• Dra. Denise Muniz

Diabetes Gestacional: como tratar e se cuidar?


diabetes gestacional

Gravidez é um momento de muita realização para a maioria das mulheres. Mas ela vem acompanhada de muitas transformações seja na vida pessoal, no corpo e, principalmente, nos hormônios.


É nessa hora que nem tudo sai como o esperado: o diabetes gestacional pode ser um desses inconvenientes que assustam as mamães de primeira – e nesse caso, predominantemente as de segunda - viagem.


Se você está se preparando para a gravidez ou quer saber mais do que se trata, primeiramente, é importante esclarecer que o problema nada mais é do que uma alteração hormonal que causa intolerância a carboidratos. Com isso, ocorre um aumento do nível de açúcar no sangue.

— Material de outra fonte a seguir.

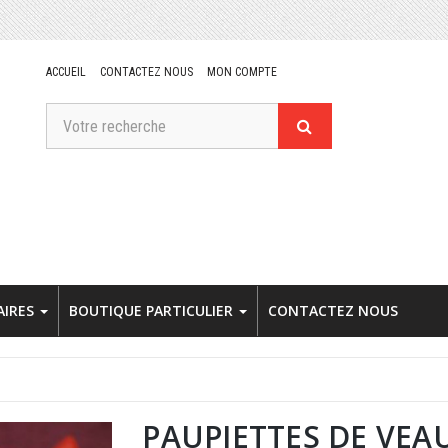
ACCUEIL
CONTACTEZ NOUS
MON COMPTE
AIRES
BOUTIQUE PARTICULIER
CONTACTEZ NOUS
PAUPIETTES DE VEA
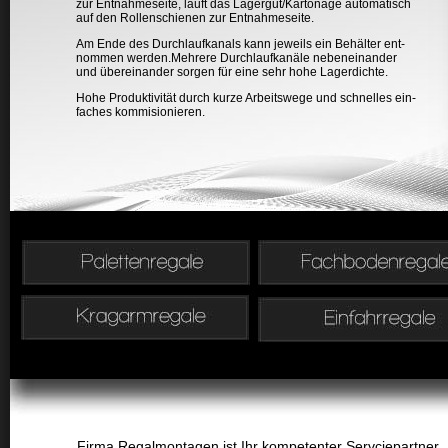
zur Entnahmeseite, läuft das Lagergut/Kartonage automatisch
auf den Rollenschienen zur Entnahmeseite.
Am Ende des Durchlaufkanals kann jeweils ein Behälter ent-
nommen werden.Mehrere Durchlaufkanäle nebeneinander
und übereinander sorgen für eine sehr hohe Lagerdichte.
Hohe Produktivität durch kurze Arbeitswege und schnelles ein-
faches kommisionieren.
Firma Regalmontagen ist Ihr kompetenter Servciepartner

A diferença dessa doença para os outros tipos de diabetes mais conhecidos, é que costuma durar apenas o tempo de gestação - no entanto, requer cuidados, três em cada 10 gestantes continuam diabéticas após o parto. Por isso é preciso ficar de olho não só durante a gravidez, mas também depois, o recomendado é que, aproximadamente seis semanas após o parto, a mãe realize um novo teste oral de tolerância a glicose, sem estar em uso de medicamentos antidiabéticos.


Muitas pacientes chegam preocupadas ao meu consultório quando engravidam, e a preocupação, em certa medida, é justificável; a ocorrência da doença tem aumentado nas últimas décadas, principalmente devido dois importantes fatores de risco, a prevalência do sobrepeso na população e ao fato de as mulheres estarem adiando a hora de engravidar.


Então você deve estar se perguntando se "dá para prevenir?", e a resposta é : nem sempre. Por que parte do problema está relacionado às alterações hormonais típicas da mulher grávida, causadas pela placenta para assegurar alimento (açúcar) ao embrião.


SINTOMAS E COMPLICAÇÕES


Mas você pode estar se perguntando “afinal de contas, qual o risco o diabetes pode significar para a gravidez?”. A resposta é: Tanto o diabetes prévio quanto o diabetes que aparece na gravidez, aumentam risco de parto prematuro , macrossomia fetal (ganho de peso exagerado do bebê), polidramnio (aumento da quantidade de líquido amniótico) ,além de complicações neonatais, como hipoglicemia e Morte súbita intra útero


Além das complicações com o bebê, também devemos ficar de olho na saúde da mulher, podem ocorrer complicações, como doença nos vasos sanguíneos, nos olhos, no sistema nervoso e nos rins.


DIAGNÓSTICO


O diagnóstico é bem simples, realizado em um exame de rotina realizado em todas as gestantes no segundo trimestres da gravidez. Por isso é essencial fazer exames periódicos durante toda a gravidez, principalmente entre as semanas 24 e 28. Essa prioridade se deve ao fato de que, muitas vezes, a doença aparece na segunda metade da gestação, na medida em que a placenta amadurece e libera mais hormônios.


A única maneira de saber é fazendo o teste de glicose no pré-natal e, se necessário, o teste de tolerância a glicose, em que a gestante toma um líquido doce e coleta-se o sangue para saber como o corpo reage.


CONTROLE


Depois de constatada a diabetes gestacional, é preciso manter uma avaliação e controle rigoroso da glicose para garantir a saúde da mãe e do bebê. Para isso, a avaliação do controle glicêmico deve ser feita diariamente pela própria paciente, juntamente com uma dieta balanceada .

Aliada a isso atividade física - caso não haja restrição médica- é a maior aliada no controle dessa doença.

Claro que um rigoroso controle da vitalidade fetal também é necessário principalmente no terceiro trimestre de gravidez.

Medicamentos são necessários caso a dieta e a atividade física não atinjam o controle adequado da glicose.


Hoje é o Dia Mundial do Diabetes, e nada melhor do que celebrá-lo com informação para a prevenção e combate da doença. A saúde das mamães e dos bebês agradecem.